Robotics solutions - which received a big boost in Budget 2016 - may help transform Singapore's small and medium-sized enterprises (SMEs) as the economy restructures, but the process will require more than just the technology.
The adoption of robotics still needs cultivation among SMEs, while some workers will need reskilling to move up the value chain in a more automated economy, Minister for Trade and Industry (Industry) S. Iswaran said yesterday.
"Robotics is interesting as it can be applied in different industries... We want to see how some of these solutions can be incorporated into our existing businesses, partly as a solution for productivity, partly also to allow them to pursue new types of opportunities," he said when visiting Aitech Robotics and Automation in JTC's CleanTech Park.
"What we want is to find ways for SMEs to be able to adopt the technology. But SME owners have to first understand what is the potential, and then for them to cross the Rubicon and try it."
Alongside abundant government grants, one way to encourage wider adoption of robotics technology is to have a leasing model, where SMEs can acquire the technology at a lower cost, Mr Iswaran suggested.
His visit to Aitech came days after Budget 2016 included a $450 million expansion to the National Robotics Programme.
The initiative underpins the Government's push to make automation the centrepiece of Singapore's economic transformation.

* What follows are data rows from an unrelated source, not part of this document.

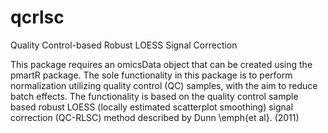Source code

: # qcrlsc
Quality Control-based Robust LOESS Signal Correction

This package requires an omicsData object that can be created using the pmartR package. The sole functionality in this package is to perform normalization utilizing quality control (QC) samples, with the aim to reduce batch effects. The functionality is based on the quality control sample based robust LOESS (locally estimated scatterplot smoothing) signal correction (QC-RLSC) method described by Dunn \emph{et al}. (2011)
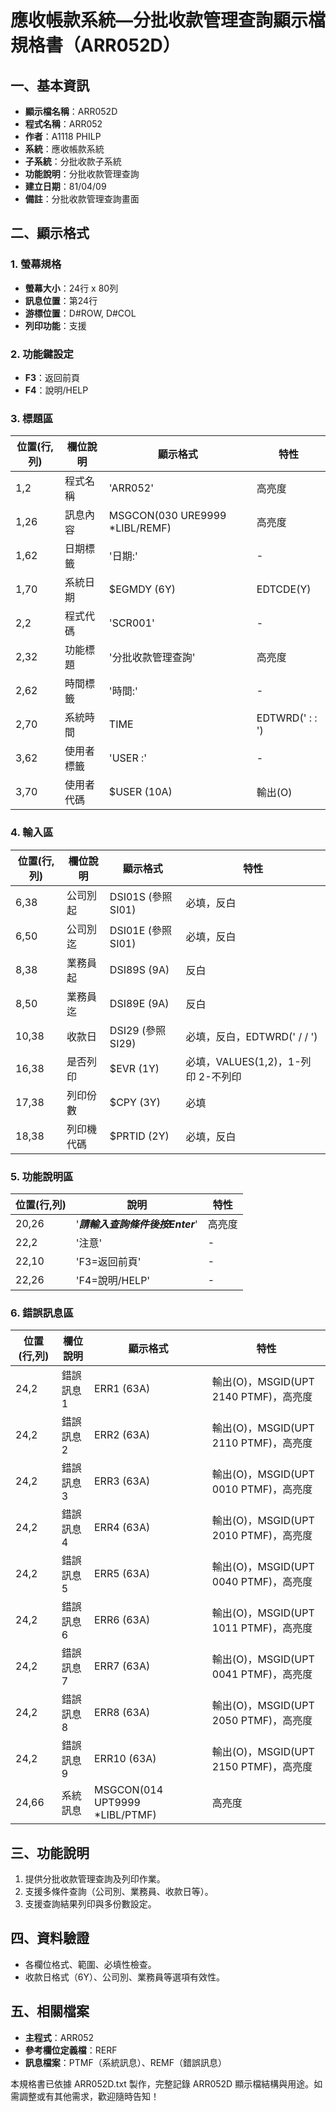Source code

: # 應收帳款系統—分批收款管理查詢顯示檔規格書（ARR052D）

## 一、基本資訊
- **顯示檔名稱**：ARR052D
- **程式名稱**：ARR052
- **作者**：A1118 PHILP
- **系統**：應收帳款系統
- **子系統**：分批收款子系統
- **功能說明**：分批收款管理查詢
- **建立日期**：81/04/09
- **備註**：分批收款管理查詢畫面

## 二、顯示格式

### 1. 螢幕規格
- **螢幕大小**：24行 x 80列
- **訊息位置**：第24行
- **游標位置**：D#ROW, D#COL
- **列印功能**：支援

### 2. 功能鍵設定
- **F3**：返回前頁
- **F4**：說明/HELP

### 3. 標題區
| 位置(行,列) | 欄位說明 | 顯示格式 | 特性 |
|------------|---------|---------|------|
| 1,2 | 程式名稱 | 'ARR052' | 高亮度 |
| 1,26 | 訊息內容 | MSGCON(030 URE9999 *LIBL/REMF) | 高亮度 |
| 1,62 | 日期標籤 | '日期:' | - |
| 1,70 | 系統日期 | $EGMDY (6Y) | EDTCDE(Y) |
| 2,2 | 程式代碼 | 'SCR001' | - |
| 2,32 | 功能標題 | '分批收款管理查詢' | 高亮度 |
| 2,62 | 時間標籤 | '時間:' | - |
| 2,70 | 系統時間 | TIME | EDTWRD('  :  :  ') |
| 3,62 | 使用者標籤 | 'USER :' | - |
| 3,70 | 使用者代碼 | $USER (10A) | 輸出(O) |

### 4. 輸入區
| 位置(行,列) | 欄位說明 | 顯示格式 | 特性 |
|------------|---------|---------|------|
| 6,38 | 公司別起 | DSI01S (參照SI01) | 必填，反白 |
| 6,50 | 公司別迄 | DSI01E (參照SI01) | 必填，反白 |
| 8,38 | 業務員起 | DSI89S (9A) | 反白 |
| 8,50 | 業務員迄 | DSI89E (9A) | 反白 |
| 10,38 | 收款日 | DSI29 (參照SI29) | 必填，反白，EDTWRD('  /  /  ') |
| 16,38 | 是否列印 | $EVR (1Y) | 必填，VALUES(1,2)，1-列印 2-不列印 |
| 17,38 | 列印份數 | $CPY (3Y) | 必填 |
| 18,38 | 列印機代碼 | $PRTID (2Y) | 必填，反白 |

### 5. 功能說明區
| 位置(行,列) | 說明 | 特性 |
|------------|------|------|
| 20,26 | '***請輸入查詢條件後按Enter***' | 高亮度 |
| 22,2 | '注意' | - |
| 22,10 | 'F3=返回前頁' | - |
| 22,26 | 'F4=說明/HELP' | - |

### 6. 錯誤訊息區
| 位置(行,列) | 欄位說明 | 顯示格式 | 特性 |
|------------|---------|---------|------|
| 24,2 | 錯誤訊息1 | ERR1 (63A) | 輸出(O)，MSGID(UPT 2140 PTMF)，高亮度 |
| 24,2 | 錯誤訊息2 | ERR2 (63A) | 輸出(O)，MSGID(UPT 2110 PTMF)，高亮度 |
| 24,2 | 錯誤訊息3 | ERR3 (63A) | 輸出(O)，MSGID(UPT 0010 PTMF)，高亮度 |
| 24,2 | 錯誤訊息4 | ERR4 (63A) | 輸出(O)，MSGID(UPT 2010 PTMF)，高亮度 |
| 24,2 | 錯誤訊息5 | ERR5 (63A) | 輸出(O)，MSGID(UPT 0040 PTMF)，高亮度 |
| 24,2 | 錯誤訊息6 | ERR6 (63A) | 輸出(O)，MSGID(UPT 1011 PTMF)，高亮度 |
| 24,2 | 錯誤訊息7 | ERR7 (63A) | 輸出(O)，MSGID(UPT 0041 PTMF)，高亮度 |
| 24,2 | 錯誤訊息8 | ERR8 (63A) | 輸出(O)，MSGID(UPT 2050 PTMF)，高亮度 |
| 24,2 | 錯誤訊息9 | ERR10 (63A) | 輸出(O)，MSGID(UPT 2150 PTMF)，高亮度 |
| 24,66 | 系統訊息 | MSGCON(014 UPT9999 *LIBL/PTMF) | 高亮度 |

## 三、功能說明
1. 提供分批收款管理查詢及列印作業。
2. 支援多條件查詢（公司別、業務員、收款日等）。
3. 支援查詢結果列印與多份數設定。

## 四、資料驗證
- 各欄位格式、範圍、必填性檢查。
- 收款日格式（6Y）、公司別、業務員等選項有效性。

## 五、相關檔案
- **主程式**：ARR052
- **參考欄位定義檔**：RERF
- **訊息檔案**：PTMF（系統訊息）、REMF（錯誤訊息）

本規格書已依據 ARR052D.txt 製作，完整記錄 ARR052D 顯示檔結構與用途。如需調整或有其他需求，歡迎隨時告知！ 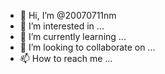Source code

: - 👋 Hi, I’m @20070711nm
- 👀 I’m interested in ...
- 🌱 I’m currently learning ...
- 💞️ I’m looking to collaborate on ...
- 📫 How to reach me ...

<!---
20070711nm/20070711nm is a ✨ special ✨ repository because its `README.md` (this file) appears on your GitHub profile.
You can click the Preview link to take a look at your changes.
--->
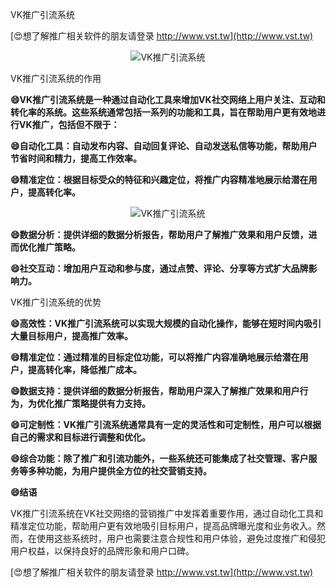 VK推广引流系统

[😍想了解推广相关软件的朋友请登录 http://www.vst.tw](http://www.vst.tw)

 <center><img src="https://vst.tw/MP4/tuiguang/png/3.png" alt="VK推广引流系统"></center>

VK推广引流系统的作用

**😄VK推广引流系统是一种通过自动化工具来增加VK社交网络上用户关注、互动和转化率的系统。这些系统通常包括一系列的功能和工具，旨在帮助用户更有效地进行VK推广，包括但不限于：**

**😄自动化工具：自动发布内容、自动回复评论、自动发送私信等功能，帮助用户节省时间和精力，提高工作效率。**

**😄精准定位：根据目标受众的特征和兴趣定位，将推广内容精准地展示给潜在用户，提高转化率。**

 <center><img src="https://vst.tw/MP4/tuiguang/png/8.png" alt="VK推广引流系统"></center>

**😄数据分析：提供详细的数据分析报告，帮助用户了解推广效果和用户反馈，进而优化推广策略。**

**😄社交互动：增加用户互动和参与度，通过点赞、评论、分享等方式扩大品牌影响力。**

VK推广引流系统的优势

**😄高效性：VK推广引流系统可以实现大规模的自动化操作，能够在短时间内吸引大量目标用户，提高推广效率。**

**😄精准定位：通过精准的目标定位功能，可以将推广内容准确地展示给潜在用户，提高转化率，降低推广成本。**

**😄数据支持：提供详细的数据分析报告，帮助用户深入了解推广效果和用户行为，为优化推广策略提供有力支持。**

**😄可定制性：VK推广引流系统通常具有一定的灵活性和可定制性，用户可以根据自己的需求和目标进行调整和优化。**

**😄综合功能：除了推广和引流功能外，一些系统还可能集成了社交管理、客户服务等多种功能，为用户提供全方位的社交营销支持。**

**😄结语**

VK推广引流系统在VK社交网络的营销推广中发挥着重要作用，通过自动化工具和精准定位功能，帮助用户更有效地吸引目标用户，提高品牌曝光度和业务收入。然而，在使用这些系统时，用户也需要注意合规性和用户体验，避免过度推广和侵犯用户权益，以保持良好的品牌形象和用户口碑。

[😍想了解推广相关软件的朋友请登录 http://www.vst.tw](http://www.vst.tw)



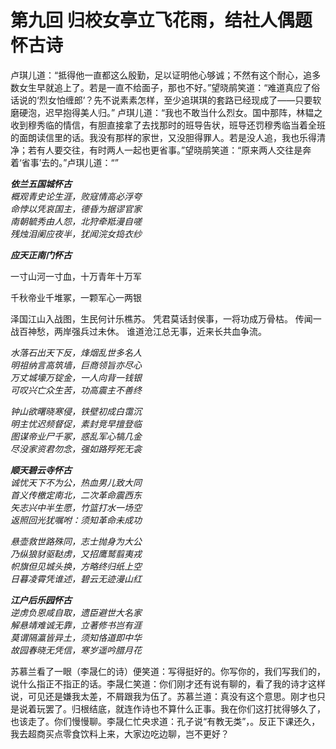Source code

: # 第九回 归校女亭立飞花雨，结社人偶题怀古诗

<!--- 此段人物情节需要合理化 -->
卢琪儿道：“抵得他一直都这么殷勤，足以证明他心够诚；不然有这个耐心，追多数女生早就追上了。若是一直不给面子，那也不好。”望晓鹃笑道：“难道真应了俗话说的‘烈女怕缠郎’？先不说素素怎样，至少追琪琪的套路已经现成了——只要软磨硬泡，迟早抱得美人归。”
卢琪儿道：“我也不敢当什么烈女。国中那阵，林韫之收到穆秀临的情信，有胆直接拿了去找那时的班导告状，班导还罚穆秀临当着全班的面朗读信里的话。我没有那样的家世，又没胆得罪人。若是没人追，我也乐得清净；若有人要交往，有时两人一起也更省事。”望晓鹃笑道：“原来两人交往是奔着‘省事’去的。”卢琪儿道：“”

***依兰五国城怀古***  
*概观青史论生涯，败寇情高必浮夸*  
*命悖以凭哀国主，德昏为据谬官家*  
*南朝毓秀由人怨，北狩牵羝漫自嗟*  
*残烛泪阑应夜半，犹闻浣女捣衣纱*  

***应天正南门怀古***  

一寸山河一寸血，十万青年十万军

千秋帝业千堆冢，一颗军心一两银

泽国江山入战图，生民何计乐樵苏。
凭君莫话封侯事，一将功成万骨枯。
传闻一战百神愁，两岸强兵过未休。
谁道沧江总无事，近来长共血争流。

*水落石出天下反，烽烟乱世多名人*  
*明祖纳言高筑墙，巨商领旨亦尽心*  
*万丈城壕万锭金，一人向背一钱银*  
*可叹兴亡众生苦，功高震主不善终*  

*钟山欲曙晓寒侵，铁壁初成白霭沉*  
*明主忧迟频督促，素封竞早擅登临*  
*图谋帝业尸千冢，惑乱军心犒几金*  
*尽没家资君勿念，强如路殍死无衾*  

***顺天碧云寺怀古***  
*诚忧天下不为公，热血男儿致大同*  
*首义传檄定南北，二次革命震西东*  
*矢志兴中半生愿，竹篮打水一场空*  
*返照回光犹嘱咐：须知革命未成功*  

*悬壶救世路殊同，志士抛身为大公*  
*乃纵狼豺驱鞑虏，又招鹰鹫翦夷戎*  
*帜旗但见城头换，方略终归纸上空*  
*日暮凌霄凭谁述，碧云无迹漫山红*  

***江户后乐园怀古***  
*逆虏负恩咸自取，遗臣避世大名家*  
*解悬靖难诚无靠，立著修书岂有涯*  
*莫谓隔瀛皆异土，须知恪道即中华*  
*故园春晓无凭信，寒岁遥吟腊月花*  

苏慕兰看了一眼（李晟仁的诗）便笑道：写得挺好的。你写你的，我们写我们的，说什么指正不指正的话。李晟仁笑道：你们刚才还有说有聊的，看了我的诗才这样说，可见还是嫌我太差，不屑跟我为伍了。苏慕兰道：真没有这个意思。刚才也只是说着玩罢了。归根结底，就连作诗也不算什么正事。我在你们这打扰得够久了，也该走了。你们慢慢聊。李晟仁忙央求道：孔子说“有教无类”，。反正下课还久，我去超商买点零食饮料上来，大家边吃边聊，岂不更好？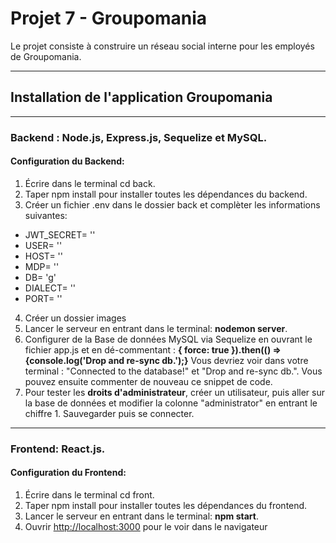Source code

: # Projet 7 - Groupomania

Le projet consiste à construire un réseau social interne pour les employés de Groupomania. 
***
## Installation de l'application Groupomania
***
### Backend : Node.js, Express.js, Sequelize et MySQL.

#### Configuration du Backend:

1. Écrire dans le terminal cd back.
2. Taper npm install pour installer toutes les dépendances du backend.
3. Créer un fichier .env dans le dossier back et complèter les informations suivantes: 
* JWT_SECRET= ''
* USER= ''
* HOST= ''
* MDP= ''
* DB= 'g'
* DIALECT= ''
* PORT= ''
4. Créer un dossier images
5. Lancer le serveur en entrant dans le terminal: **nodemon server**.
6. Configurer de la Base de données MySQL via Sequelize en  ouvrant le fichier app.js et en dé-commentant : 
**{ force: true }).then(() => {console.log('Drop and re-sync db.');}**
Vous devriez voir dans votre terminal : "Connected to the database!" et "Drop and re-sync db.". Vous pouvez ensuite commenter de nouveau ce snippet de code.
7. Pour tester les **droits d'administrateur**, créer un utilisateur, puis aller sur la base de données et modifier la colonne "administrator" en entrant le chiffre 1. Sauvegarder puis se connecter.
***
### Frontend: React.js.

#### Configuration du Frontend:

1. Écrire dans le terminal cd front.
2. Taper npm install pour installer toutes les dépendances du frontend.
3. Lancer le serveur en entrant dans le terminal: **npm start**.
4. Ouvrir [http://localhost:3000](http://localhost:3000) pour le voir dans le navigateur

This means boom times may lie ahead for robotics service providers such as Aitech.
Established in 2013, the company builds automated or guided robots to support business processes at companies in industries such as semiconductor manufacturing, food and beverage, and logistics services.
But the use of robots alone will not solve the issues of uneven pro- ductivity growth, Mr Iswaran said.
"There is no silver bullet to productivity growth - you need all aspects to come together. Business processes still have to be optimised, and skill sets need to be enhanced, and then there is the use of technology. You need all these on a consistent basis to grow productivity."
And as robotics solutions become more prevalent, some parts of Singapore's workforce will inevitably be hit as robots take over certain jobs.
That is why reskilling and retraining will remain a key part of the Government's restructuring efforts, so as to enable individuals to take up jobs with higher value-add.
"Even as certain types of jobs may be diminished, there will be new kinds of jobs created. What we have to do at the system level is to find ways for Singaporeans to pick up new skills and adapt to new opportunities," Mr Iswaran said.